Addshore triaged this task as Medium priority.Wed, Jul 14, 10:05 AM
Addshore updated the task description. (Show Details)

Change 704856 had a related patch set uploaded (by Ladsgroup; author: Ladsgroup):

[mediawiki/extensions/Wikibase@master] [POC] Set $generateHtml to false in EntityContent

https://gerrit.wikimedia.org/r/704856

I just want to say that I think the effect on readers will be negligible, HTML of entity content comparing to wikitext is much faster to produce.

Also there is a rather major benefit from this that is not mentioned in the ticket, the ParserCache database is currently under pressure and as result they reduced its expiry time from 30 days to 22 days and this work will clearly help with that. (cc. @Marostegui @LSobanski). My guess would be that this will remove around a couple tens of millions of PC entries from there (we can do a check how many wikidata entries there, let me know if want to check that).

My guess would be that this will remove around a couple tens of millions of PC entries from there (we can do a check how many wikidata entries there, let me know if want to check that).

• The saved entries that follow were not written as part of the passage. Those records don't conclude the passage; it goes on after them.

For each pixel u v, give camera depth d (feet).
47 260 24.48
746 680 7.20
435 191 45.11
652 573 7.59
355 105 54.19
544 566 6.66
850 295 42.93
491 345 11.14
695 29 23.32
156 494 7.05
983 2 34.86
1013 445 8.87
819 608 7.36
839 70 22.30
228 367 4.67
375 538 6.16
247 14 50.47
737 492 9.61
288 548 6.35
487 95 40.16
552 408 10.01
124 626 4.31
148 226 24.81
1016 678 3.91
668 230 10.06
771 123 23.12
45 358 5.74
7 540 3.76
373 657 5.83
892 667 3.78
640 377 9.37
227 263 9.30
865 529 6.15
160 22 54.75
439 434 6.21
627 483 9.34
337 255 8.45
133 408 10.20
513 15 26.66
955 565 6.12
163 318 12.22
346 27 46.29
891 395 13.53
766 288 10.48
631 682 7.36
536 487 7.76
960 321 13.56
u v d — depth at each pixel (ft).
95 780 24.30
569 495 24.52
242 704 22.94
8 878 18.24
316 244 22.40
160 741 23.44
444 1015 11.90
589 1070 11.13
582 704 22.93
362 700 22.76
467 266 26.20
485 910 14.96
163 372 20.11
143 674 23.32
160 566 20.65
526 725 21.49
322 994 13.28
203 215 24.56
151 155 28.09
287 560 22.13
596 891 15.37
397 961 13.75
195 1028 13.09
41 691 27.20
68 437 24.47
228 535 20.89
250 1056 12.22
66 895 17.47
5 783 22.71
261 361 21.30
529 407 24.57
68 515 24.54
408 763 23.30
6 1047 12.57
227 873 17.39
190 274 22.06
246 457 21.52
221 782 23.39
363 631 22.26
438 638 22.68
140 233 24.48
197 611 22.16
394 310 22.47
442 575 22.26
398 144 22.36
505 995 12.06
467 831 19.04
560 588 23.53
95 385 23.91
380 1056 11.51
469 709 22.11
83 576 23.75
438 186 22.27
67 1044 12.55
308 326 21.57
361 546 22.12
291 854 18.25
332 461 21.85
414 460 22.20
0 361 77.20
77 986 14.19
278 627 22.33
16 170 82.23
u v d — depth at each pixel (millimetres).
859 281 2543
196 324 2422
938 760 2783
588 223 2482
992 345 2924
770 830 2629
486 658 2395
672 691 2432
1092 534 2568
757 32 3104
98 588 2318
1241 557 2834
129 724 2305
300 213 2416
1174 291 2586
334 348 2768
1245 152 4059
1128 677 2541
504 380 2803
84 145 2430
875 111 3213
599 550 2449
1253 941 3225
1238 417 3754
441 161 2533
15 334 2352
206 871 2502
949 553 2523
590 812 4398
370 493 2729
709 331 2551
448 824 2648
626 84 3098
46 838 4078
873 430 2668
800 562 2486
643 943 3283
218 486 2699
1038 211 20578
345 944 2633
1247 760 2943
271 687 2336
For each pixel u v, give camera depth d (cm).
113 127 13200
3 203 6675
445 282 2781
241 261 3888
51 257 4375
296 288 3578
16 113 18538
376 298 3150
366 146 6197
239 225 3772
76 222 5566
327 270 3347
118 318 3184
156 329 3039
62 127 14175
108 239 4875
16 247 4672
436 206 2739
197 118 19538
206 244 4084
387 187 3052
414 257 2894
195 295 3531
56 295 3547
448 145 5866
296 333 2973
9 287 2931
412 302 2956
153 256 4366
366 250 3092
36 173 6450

I'd definitely be interested in that number!

My guess would be that this will remove around a couple tens of millions of PC entries from there (we can do a check how many wikidata entries there, let me know if want to check that).

I'd definitely be interested in that number!

I just looked at our ParserCache keys (dumped three random dbs from pc1007):

  • It says pc1007 has 260M entries in total (130M parsercache values)
  • Out of those 24.4M entries belong to wikidata (12.2M parsercache entry)

We wouldn't fully remove all wikidata parsercache entries, but it's safe to assume it'll be most of them meaning 10% of PC will be cleaned.

Change 704856 abandoned by Ladsgroup:

[mediawiki/extensions/Wikibase@master] [POC] Set $generateHtml to false in EntityContent

Reason:

POC is done :D

https://gerrit.wikimedia.org/r/704856